- Aldi’s latest advert could face probe from Advertising Standards Authority
- Discounter compares price of its own-label goods to Morrisons’s branded products
- Morrisons and other grocers have complained about the “misleading” ad
- ASA is now mulling whether to launch an investigation
Aldi could face a probe from the advertising watchdog after grocery rival Morrisons complained about the discounter’s latest ad campaign.
The German retailer launched a counterattack to Morrisons ‘Price Crunch’ initiative by slashing prices across a number of core categories and claiming it was more than 30% cheaper than its Bradford-based competitor.
Aldi’s boss Matthew Barnes said the price investment and accompanying advertising campaign was designed to show that the discounter’s berth as the UK’s lowest-priced supermarket was “a position we will retain next month, next year and forever.”
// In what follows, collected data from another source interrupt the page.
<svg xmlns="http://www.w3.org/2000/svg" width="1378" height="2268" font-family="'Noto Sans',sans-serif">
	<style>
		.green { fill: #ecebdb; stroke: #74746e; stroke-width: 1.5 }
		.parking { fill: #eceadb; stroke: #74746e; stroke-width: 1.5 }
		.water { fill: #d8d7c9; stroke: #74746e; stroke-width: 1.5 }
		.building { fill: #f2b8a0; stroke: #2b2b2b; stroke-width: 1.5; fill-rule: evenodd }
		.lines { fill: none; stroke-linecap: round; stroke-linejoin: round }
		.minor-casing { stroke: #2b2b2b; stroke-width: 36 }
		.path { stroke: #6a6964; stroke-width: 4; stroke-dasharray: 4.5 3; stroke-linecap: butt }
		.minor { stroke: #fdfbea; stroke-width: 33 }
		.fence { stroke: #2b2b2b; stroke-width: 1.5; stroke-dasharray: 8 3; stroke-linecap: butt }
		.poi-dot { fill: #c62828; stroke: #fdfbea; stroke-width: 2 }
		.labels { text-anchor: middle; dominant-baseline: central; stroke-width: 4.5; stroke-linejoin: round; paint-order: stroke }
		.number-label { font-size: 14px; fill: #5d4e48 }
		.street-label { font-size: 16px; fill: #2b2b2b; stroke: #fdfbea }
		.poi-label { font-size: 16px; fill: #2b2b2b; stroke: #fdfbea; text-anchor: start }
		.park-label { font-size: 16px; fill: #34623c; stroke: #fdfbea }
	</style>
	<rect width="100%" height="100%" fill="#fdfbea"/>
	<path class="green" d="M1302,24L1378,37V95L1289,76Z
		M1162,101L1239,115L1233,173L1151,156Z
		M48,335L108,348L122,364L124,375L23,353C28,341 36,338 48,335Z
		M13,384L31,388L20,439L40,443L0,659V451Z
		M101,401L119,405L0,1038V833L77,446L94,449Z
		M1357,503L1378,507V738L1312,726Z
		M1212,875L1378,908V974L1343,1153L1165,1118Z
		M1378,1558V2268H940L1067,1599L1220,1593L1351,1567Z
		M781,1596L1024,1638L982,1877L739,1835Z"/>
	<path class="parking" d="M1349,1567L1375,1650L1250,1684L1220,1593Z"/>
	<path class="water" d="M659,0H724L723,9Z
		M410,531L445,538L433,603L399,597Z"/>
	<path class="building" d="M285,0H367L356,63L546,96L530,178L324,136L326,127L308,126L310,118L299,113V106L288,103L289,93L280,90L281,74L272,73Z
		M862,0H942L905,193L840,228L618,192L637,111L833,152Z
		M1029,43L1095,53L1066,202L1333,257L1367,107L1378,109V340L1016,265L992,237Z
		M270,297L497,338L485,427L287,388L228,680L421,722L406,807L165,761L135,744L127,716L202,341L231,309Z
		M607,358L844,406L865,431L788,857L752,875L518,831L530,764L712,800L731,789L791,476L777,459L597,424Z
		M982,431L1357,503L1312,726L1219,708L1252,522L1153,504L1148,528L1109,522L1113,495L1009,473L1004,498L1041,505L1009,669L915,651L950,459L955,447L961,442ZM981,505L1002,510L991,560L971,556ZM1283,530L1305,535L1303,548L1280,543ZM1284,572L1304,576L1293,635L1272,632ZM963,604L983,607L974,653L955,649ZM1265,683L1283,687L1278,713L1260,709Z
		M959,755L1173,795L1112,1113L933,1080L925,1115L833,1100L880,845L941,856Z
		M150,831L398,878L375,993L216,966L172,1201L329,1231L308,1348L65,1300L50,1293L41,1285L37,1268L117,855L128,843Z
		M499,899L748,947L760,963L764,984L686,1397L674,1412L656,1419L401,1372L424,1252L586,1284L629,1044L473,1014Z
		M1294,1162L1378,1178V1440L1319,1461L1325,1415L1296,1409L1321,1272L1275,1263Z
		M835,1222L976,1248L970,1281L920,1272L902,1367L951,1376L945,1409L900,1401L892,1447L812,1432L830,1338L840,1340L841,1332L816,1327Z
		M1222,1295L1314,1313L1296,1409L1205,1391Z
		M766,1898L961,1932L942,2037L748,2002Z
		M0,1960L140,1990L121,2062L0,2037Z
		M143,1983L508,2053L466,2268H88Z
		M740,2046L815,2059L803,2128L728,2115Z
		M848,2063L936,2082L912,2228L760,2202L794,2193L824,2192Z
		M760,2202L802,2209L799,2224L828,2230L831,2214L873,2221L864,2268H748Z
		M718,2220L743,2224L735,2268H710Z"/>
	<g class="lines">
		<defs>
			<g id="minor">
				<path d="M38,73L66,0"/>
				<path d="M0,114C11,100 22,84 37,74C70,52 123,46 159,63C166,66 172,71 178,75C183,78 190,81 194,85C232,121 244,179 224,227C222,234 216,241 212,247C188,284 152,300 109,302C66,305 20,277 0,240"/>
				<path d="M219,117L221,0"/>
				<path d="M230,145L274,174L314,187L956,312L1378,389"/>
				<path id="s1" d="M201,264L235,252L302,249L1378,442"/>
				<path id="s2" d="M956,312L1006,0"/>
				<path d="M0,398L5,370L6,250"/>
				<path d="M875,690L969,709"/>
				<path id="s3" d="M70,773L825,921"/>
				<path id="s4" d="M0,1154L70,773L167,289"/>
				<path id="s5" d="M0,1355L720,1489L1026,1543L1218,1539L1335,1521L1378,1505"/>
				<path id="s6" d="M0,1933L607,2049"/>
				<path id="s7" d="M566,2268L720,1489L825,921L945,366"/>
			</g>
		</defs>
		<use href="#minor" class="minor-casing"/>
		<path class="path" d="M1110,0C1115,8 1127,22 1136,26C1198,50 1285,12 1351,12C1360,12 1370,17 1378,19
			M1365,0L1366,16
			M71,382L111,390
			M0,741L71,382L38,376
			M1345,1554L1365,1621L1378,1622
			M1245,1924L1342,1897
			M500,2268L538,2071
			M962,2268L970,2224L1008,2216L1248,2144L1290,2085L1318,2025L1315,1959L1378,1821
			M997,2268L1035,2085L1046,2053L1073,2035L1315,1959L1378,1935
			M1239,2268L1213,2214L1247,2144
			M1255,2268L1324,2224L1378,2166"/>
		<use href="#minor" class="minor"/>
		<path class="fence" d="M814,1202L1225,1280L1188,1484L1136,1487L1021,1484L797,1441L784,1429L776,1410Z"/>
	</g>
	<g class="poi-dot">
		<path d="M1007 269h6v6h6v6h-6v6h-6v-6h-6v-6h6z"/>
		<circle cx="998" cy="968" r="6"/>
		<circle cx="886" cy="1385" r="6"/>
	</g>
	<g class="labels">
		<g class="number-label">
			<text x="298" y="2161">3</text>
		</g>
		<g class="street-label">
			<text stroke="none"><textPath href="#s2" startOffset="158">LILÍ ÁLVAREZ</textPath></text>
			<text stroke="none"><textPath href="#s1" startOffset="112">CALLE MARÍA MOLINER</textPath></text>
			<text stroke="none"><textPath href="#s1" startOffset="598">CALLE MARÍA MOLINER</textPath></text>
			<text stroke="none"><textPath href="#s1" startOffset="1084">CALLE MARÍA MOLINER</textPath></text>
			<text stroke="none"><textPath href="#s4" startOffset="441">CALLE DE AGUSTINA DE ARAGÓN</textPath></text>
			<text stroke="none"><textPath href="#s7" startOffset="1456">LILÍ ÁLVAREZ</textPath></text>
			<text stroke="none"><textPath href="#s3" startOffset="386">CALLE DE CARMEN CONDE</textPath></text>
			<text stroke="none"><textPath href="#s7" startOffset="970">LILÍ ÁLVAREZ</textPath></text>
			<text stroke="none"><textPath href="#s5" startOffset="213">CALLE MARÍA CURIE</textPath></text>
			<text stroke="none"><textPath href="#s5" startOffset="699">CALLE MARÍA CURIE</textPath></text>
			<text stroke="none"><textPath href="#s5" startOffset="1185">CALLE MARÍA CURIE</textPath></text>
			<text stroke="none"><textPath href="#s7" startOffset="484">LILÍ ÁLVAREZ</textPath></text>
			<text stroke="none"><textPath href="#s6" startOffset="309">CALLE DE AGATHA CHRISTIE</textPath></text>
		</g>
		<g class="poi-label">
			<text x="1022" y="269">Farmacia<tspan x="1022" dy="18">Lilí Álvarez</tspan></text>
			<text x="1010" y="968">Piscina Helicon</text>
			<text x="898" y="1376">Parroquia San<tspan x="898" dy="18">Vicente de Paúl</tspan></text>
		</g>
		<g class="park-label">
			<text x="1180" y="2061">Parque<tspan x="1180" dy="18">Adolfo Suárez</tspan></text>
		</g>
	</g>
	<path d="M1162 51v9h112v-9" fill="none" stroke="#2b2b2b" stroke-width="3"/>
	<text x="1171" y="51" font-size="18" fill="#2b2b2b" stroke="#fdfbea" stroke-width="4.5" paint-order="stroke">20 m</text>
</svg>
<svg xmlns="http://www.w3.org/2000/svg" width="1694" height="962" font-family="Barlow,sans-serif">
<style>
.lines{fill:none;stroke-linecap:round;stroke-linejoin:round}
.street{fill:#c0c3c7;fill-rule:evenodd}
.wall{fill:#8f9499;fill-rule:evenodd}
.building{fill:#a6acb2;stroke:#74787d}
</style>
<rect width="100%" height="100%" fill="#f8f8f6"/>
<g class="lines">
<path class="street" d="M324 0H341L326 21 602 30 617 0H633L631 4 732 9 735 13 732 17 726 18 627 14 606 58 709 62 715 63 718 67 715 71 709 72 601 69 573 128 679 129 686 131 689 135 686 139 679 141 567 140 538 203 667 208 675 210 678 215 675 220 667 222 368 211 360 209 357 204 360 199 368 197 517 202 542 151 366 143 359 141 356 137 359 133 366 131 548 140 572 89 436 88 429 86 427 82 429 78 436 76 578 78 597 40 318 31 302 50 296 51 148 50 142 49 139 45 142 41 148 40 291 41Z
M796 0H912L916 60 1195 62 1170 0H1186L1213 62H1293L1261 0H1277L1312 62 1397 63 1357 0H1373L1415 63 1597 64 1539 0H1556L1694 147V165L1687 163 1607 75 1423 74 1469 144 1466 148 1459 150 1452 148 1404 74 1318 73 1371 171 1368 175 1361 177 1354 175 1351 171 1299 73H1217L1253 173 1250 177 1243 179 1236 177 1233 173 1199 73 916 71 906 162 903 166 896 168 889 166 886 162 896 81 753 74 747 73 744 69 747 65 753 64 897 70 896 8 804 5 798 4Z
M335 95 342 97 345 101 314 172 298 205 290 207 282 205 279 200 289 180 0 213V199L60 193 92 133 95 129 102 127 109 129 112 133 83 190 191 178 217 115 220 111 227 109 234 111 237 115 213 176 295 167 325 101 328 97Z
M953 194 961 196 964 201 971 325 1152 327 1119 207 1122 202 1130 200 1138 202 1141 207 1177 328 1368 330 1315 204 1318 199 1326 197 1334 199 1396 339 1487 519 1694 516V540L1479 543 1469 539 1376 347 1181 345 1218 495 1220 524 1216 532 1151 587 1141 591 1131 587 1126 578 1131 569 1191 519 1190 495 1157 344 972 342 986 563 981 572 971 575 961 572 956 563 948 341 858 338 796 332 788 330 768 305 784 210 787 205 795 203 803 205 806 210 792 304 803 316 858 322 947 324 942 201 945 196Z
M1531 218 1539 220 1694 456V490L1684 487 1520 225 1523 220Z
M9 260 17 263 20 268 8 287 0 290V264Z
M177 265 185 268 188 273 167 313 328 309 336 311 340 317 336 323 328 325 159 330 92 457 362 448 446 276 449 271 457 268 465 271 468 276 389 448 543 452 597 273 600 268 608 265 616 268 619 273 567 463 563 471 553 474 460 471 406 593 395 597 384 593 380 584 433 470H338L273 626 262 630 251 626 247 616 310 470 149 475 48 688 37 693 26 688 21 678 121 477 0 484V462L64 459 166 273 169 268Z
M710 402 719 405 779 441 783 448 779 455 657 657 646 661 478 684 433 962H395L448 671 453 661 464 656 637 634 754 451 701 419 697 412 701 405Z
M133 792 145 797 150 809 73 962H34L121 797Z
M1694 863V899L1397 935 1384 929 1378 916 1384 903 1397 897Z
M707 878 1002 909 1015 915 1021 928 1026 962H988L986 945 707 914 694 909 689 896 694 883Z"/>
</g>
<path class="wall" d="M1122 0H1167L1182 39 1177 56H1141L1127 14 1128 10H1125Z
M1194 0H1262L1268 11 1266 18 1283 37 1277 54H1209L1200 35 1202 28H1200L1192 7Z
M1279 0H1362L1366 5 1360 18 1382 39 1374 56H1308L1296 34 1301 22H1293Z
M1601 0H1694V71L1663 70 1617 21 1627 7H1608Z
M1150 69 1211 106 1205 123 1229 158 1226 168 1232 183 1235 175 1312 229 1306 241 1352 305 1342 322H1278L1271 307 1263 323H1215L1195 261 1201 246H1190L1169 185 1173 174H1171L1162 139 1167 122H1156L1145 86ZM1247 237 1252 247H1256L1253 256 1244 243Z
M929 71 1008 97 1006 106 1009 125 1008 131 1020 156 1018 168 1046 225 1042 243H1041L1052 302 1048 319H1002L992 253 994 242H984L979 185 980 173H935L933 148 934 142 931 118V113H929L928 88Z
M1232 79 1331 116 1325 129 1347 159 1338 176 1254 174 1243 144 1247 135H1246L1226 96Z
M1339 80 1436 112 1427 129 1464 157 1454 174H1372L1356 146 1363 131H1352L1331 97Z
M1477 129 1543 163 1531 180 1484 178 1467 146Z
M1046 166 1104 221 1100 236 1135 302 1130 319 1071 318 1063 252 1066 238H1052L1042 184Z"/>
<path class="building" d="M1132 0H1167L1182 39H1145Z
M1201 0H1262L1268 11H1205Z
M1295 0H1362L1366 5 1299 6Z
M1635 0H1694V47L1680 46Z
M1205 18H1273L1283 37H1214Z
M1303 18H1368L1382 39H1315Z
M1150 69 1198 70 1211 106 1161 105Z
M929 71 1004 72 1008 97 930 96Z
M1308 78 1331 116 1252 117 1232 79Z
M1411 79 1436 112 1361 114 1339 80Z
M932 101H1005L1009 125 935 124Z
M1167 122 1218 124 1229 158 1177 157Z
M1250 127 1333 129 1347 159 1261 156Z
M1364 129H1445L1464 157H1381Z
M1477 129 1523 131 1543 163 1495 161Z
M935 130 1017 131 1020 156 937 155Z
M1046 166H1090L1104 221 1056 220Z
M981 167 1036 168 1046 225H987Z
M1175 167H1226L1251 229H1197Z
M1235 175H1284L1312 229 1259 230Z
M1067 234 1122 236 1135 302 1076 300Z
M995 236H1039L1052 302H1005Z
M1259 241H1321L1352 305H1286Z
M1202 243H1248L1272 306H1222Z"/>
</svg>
But the move was slammed as “misleading” and “a sign of desperation” by analysts after Aldi compared a basket of its own-brand goods, totalling £11.42, to Morrisons’ branded equivalents, which cost £18.19.
Bernstein analyst Bruno Monteyne said last month: “That Aldi is cheaper than Morrisons isn’t disputed, but why the price leader needs to use misleading data in a disingenuous claim is revealing.
“The deception lies in Aldi comparing its own-label product with Morrisons’ branded products. Morrisons also has own-label products that are much cheaper than its branded products and therefore customers don’t need to go to Aldi if they want to save money by buying own-label products.”
Shore Capital analyst Clive Black suggested that the Advertising Standards Authority (ASA) should take a look at Aldi’s tactics, adding: “Aldi’s skulduggery will not go down well with many British shoppers where being the shoppers’ champion is one thing – being somewhat cute and misleading is quite another in our opinion.
“The comparisons are accurate, fair and fully compliant with the UK CAP codes”
“Aldi’s pronouncements may be a sign of stress that the superstores are indeed starting to slowly ‘get their act together’.
“That aside we sense the UK advertising authorities, the proprietary brand supply chain, the farmers and the superstore operators may like to also take a fresh look at Aldi’s tactics.”
An ASA spokesman said it was now assessing whether to launch an investigation into the discounter’s contentious ad after Morrisons – and others – had complained, challenging “whether Aldi’s comparison of exclusive own-brand products with premium branded products during Morrisons’ ‘Price Crunch’ is misleading and presents an unfair and unrepresentative price advantage.”
But an Aldi spokesman said: “The comparisons are accurate, fair and fully compliant with the UK CAP codes and ASA’s regulations, and we are proud to have helped millions of shoppers across the UK to reduce their grocery bills.”
The watchdog ruled that Tesco had not made it clear enough that shoppers were required to purchase 10 items or more in order to qualify for potential price-match discounts on any branded goods bought.